The Vanishing Africa online exhibition is published on the Science Museum website: https://www.sciencemuseum.org.uk/objects-and-stories/vanishing-africa-through-mirella-ricciardis-lens

NOTES TO EDITORS

Contact Will Dave in the Press Office at william.dave@sciencemuseum.ac.uk or +44 (0)20 7942 4429 for further information. Please find images available to download here for press use only.

ABOUT THE SCIENCE MUSEUM  

The Science Museum is part of the Science Museum Group, the world’s leading group of science museums that share a world-class collection providing an enduring record of scientific, technological and medical achievements from across the globe. Over the last century the Science Museum has grown in scale and scope, inspiring visitors with exhibitions covering topics as diverse as robots, codebreaking, cosmonauts and superbugs. The Science Museum was named a winner of the prestigious Art Fund Museum of the Year prize for 2020. sciencemuseum.org.uk. Follow on X, Facebook and Instagram.  

ABOUT MIRELLA RICCIARDI 

Mirella Ricciardi was born on July 14, 1931, in Kenya, to an Italian father and a French mother, an artist who had studied sculpture under Auguste Rodin.
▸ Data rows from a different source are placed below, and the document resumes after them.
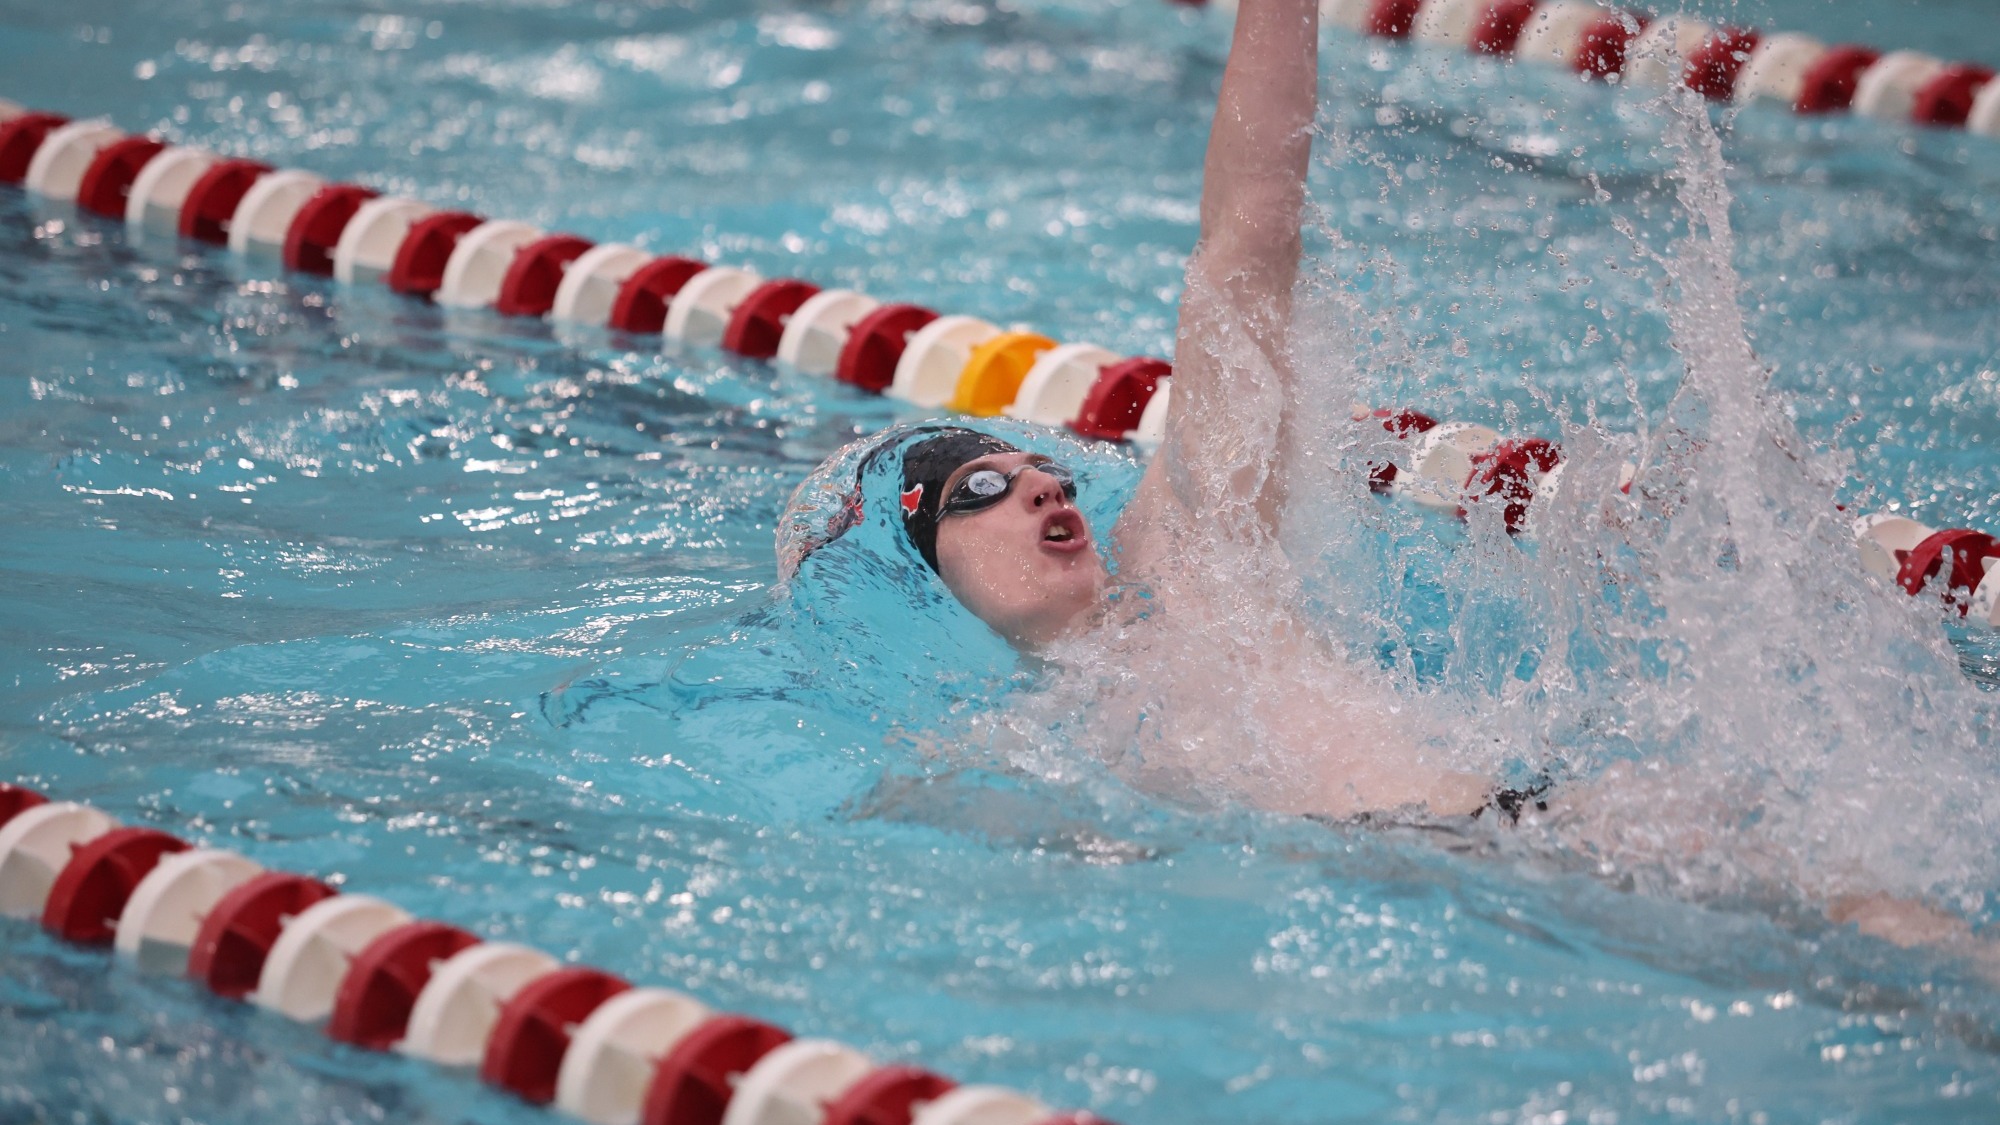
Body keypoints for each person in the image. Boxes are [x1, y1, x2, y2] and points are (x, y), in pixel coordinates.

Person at [776, 0, 1987, 957]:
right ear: (914, 579)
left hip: (1540, 835)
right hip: (1463, 901)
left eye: (1034, 467)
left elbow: (1246, 238)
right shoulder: (1003, 752)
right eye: (978, 495)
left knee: (1881, 929)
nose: (1039, 489)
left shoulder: (1189, 565)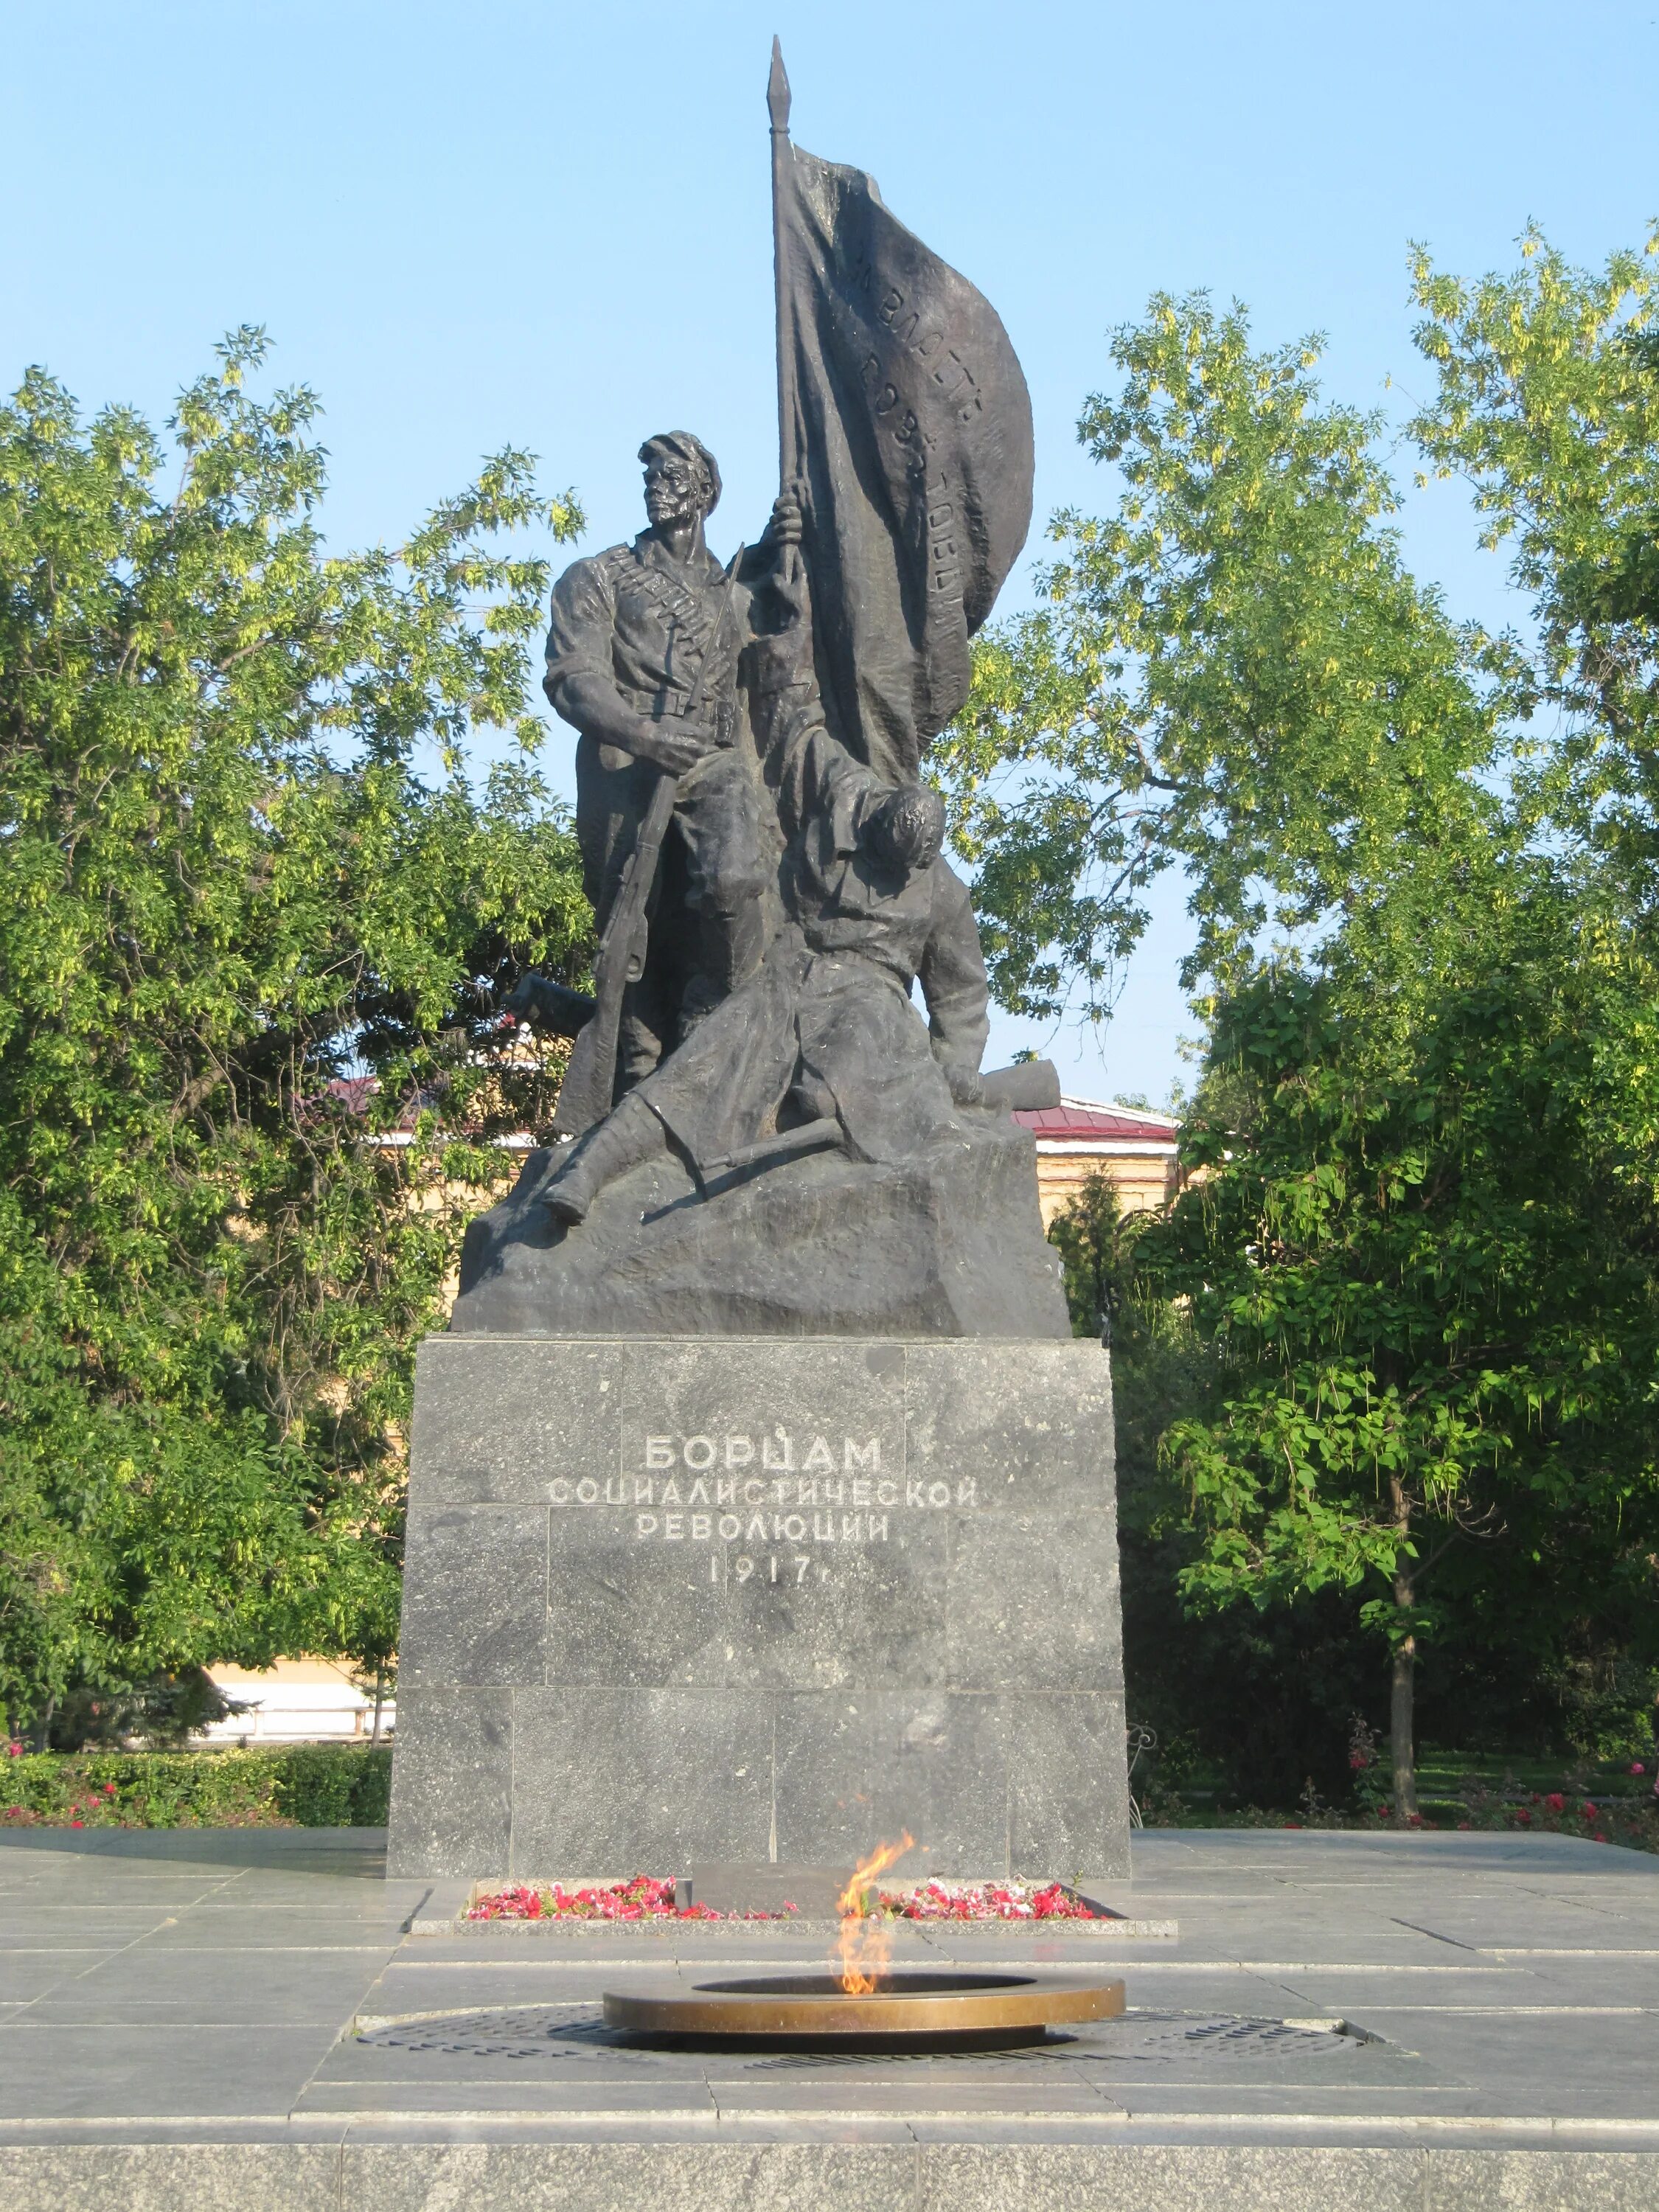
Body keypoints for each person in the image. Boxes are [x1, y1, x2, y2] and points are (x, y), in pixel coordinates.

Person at [532, 632, 998, 1226]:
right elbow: (799, 735)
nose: (893, 877)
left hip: (870, 1006)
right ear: (878, 818)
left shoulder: (943, 891)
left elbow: (961, 994)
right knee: (701, 1065)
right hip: (786, 973)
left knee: (863, 1099)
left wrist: (956, 1066)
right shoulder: (847, 794)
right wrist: (782, 647)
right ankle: (591, 1169)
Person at [541, 433, 798, 1083]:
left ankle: (720, 1019)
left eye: (673, 473)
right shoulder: (597, 577)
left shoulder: (733, 593)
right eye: (651, 474)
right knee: (633, 934)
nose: (658, 483)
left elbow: (783, 620)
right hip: (625, 772)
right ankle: (638, 1076)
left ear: (705, 491)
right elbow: (575, 677)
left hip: (713, 767)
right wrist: (640, 732)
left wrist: (788, 541)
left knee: (738, 876)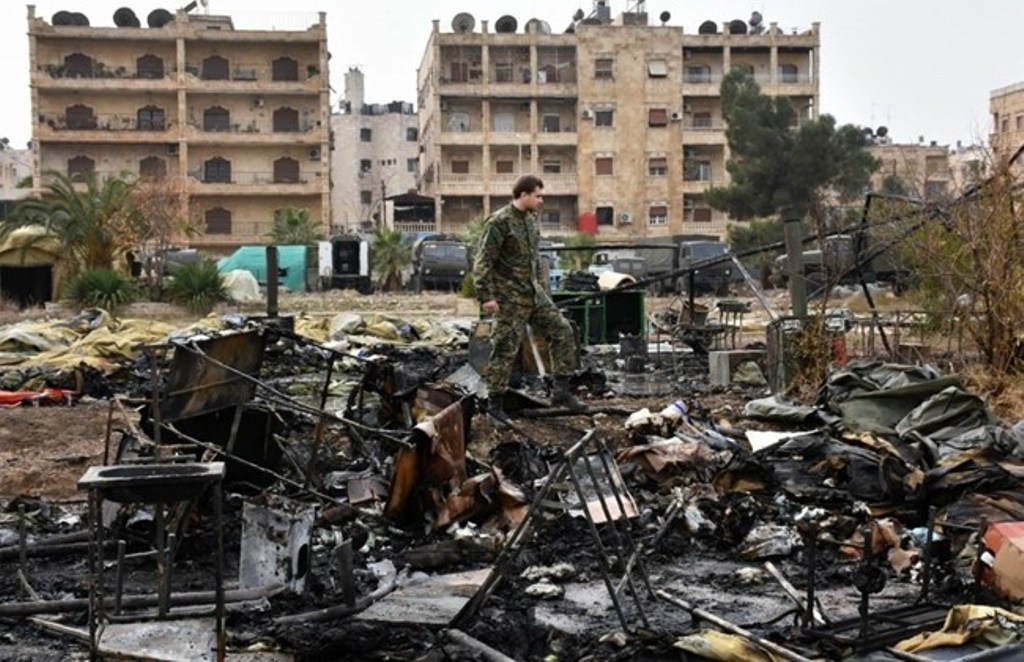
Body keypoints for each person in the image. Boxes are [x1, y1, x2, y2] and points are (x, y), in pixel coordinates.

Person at [473, 174, 584, 427]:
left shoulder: (532, 221)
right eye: (538, 195)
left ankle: (561, 391)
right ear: (523, 194)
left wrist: (543, 291)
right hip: (508, 298)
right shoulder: (499, 222)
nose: (541, 200)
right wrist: (486, 296)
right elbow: (483, 263)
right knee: (505, 348)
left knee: (563, 329)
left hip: (533, 294)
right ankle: (495, 406)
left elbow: (533, 261)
Ricciardi began working in the early 1950s in Paris as an intern for Harry Meerson, a photographer at Vogue magazine. He taught her to see and develop her own unique visual style and storytelling ability.

Ricciardi was assigned to go in search of images that told fascinating stories, starting with her native Kenya, a project which paved the way for her successful 1971 book, Vanishing Africa, in which she aimed "to photograph the tribal life and customs of the people of East Africa before they changed forever".